Synchrotron Sheds Light On Bacteria’s Solar Cell
Researchers based at the University of Glasgow, using X-ray data collected at the Synchrotron Radiation Source (SRS) at CCLRC Daresbury Laboratory, have made a major advance in our understanding of the process by which sunlight is converted to food energy, without which life on earth could not exist. The work is published this week (12 December 2003) in the journal Science.
Green plants convert the sun’s energy to a usable form in a process called photosynthesis, which ultimately gives us all the oxygen and food we need to survive. Photosynthetic bacteria have evolved to do all this efficiently in a single cell, so they make good model systems. The Glasgow team, led by Professors Richard Cogdell and Neil Isaacs, worked out the structure of the LH1 light-absorbing complex and Reaction Centre that lies at the heart of photosynthesis in the purple bacterium Rhodopseudomonas palustris.

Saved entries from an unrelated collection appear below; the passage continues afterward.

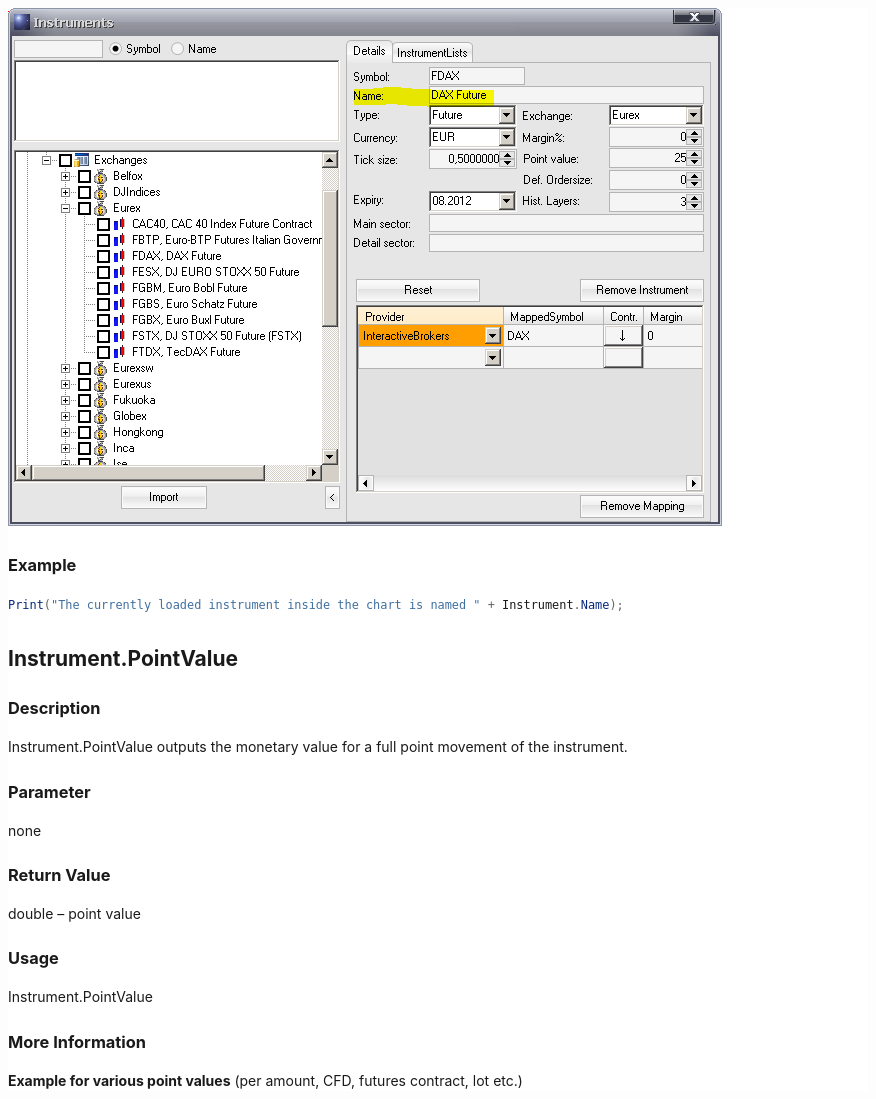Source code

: ![Instrument.Name](./media/image7.png)

### Example
```cs
Print("The currently loaded instrument inside the chart is named " + Instrument.Name);
```

## Instrument.PointValue
### Description
Instrument.PointValue outputs the monetary value for a full point movement of the instrument.

### Parameter
none

### Return Value
double – point value

### Usage
Instrument.PointValue

### More Information
**Example for various point values** (per amount, CFD, futures contract, lot etc.)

They first isolated and crystallised the intact protein complex from the bacterial cell membrane, then recorded its X-ray diffraction pattern using X-rays generated at the Daresbury synchrotron.‘The highly focused and intense X-ray beam provided at Daresbury was essential for this data collection’, commented Professor Isaacs.
The X-ray data helped to solve a long-standing mystery about the structure of the LH1-RC. Solar energy absorbed by the light harvesting complex is used by the Reaction Centre to power the transfer of electrons across the cell membrane, using a shuttle molecule to carry the electrons. Researchers have been puzzled about how this shuttle molecule gets in and out of the Reaction Centre, which is surrounded by the ring of protein molecules that makes up the LH1. The structure shows that the LH1 ring has a molecular ‘gate’ to enable the shuttle molecule to move freely.
Since 1984 the structures of only 25 membrane proteins have been worked out, compared with around 15,000 soluble ones. ‘Membrane proteins are notoriously difficult to crystallise in the first instance,’ explained Miroslav Papiz, Head of the Biology and Medicine College at Daresbury, ‘and when crystals are obtained they nearly always diffract very weakly. This is why such an intense source of X-rays is needed to study them.’
This work is the third major breakthrough in this fundamental area of biological research to be based on X-ray crystallographic data collected at the SRS. In 1995 the teams of Richard Cogdell and Neil Isaacs at Glasgow, in collaboration with Miroslav Papiz and the Daresbury team, elucidated the structure of another key component of the light-harvesting machinery, the LH2 complex, from the purple bacterium Rhodopseudomonas acidophila. The LH2 complex funnels energy into the LH1 complex. This year the resolution of this structure has been further improved, helping to reveal more details about energy transfer within it.
Meanwhile, in 1997 John Walker from the Laboratory for Molecular Biology in Cambridge was awarded a Nobel Prize for his research on the enzyme responsible for formation of the energy-rich molecule ATP at the end of this energy transfer sequence, based on crystallographic studies done at the SRS in 1995.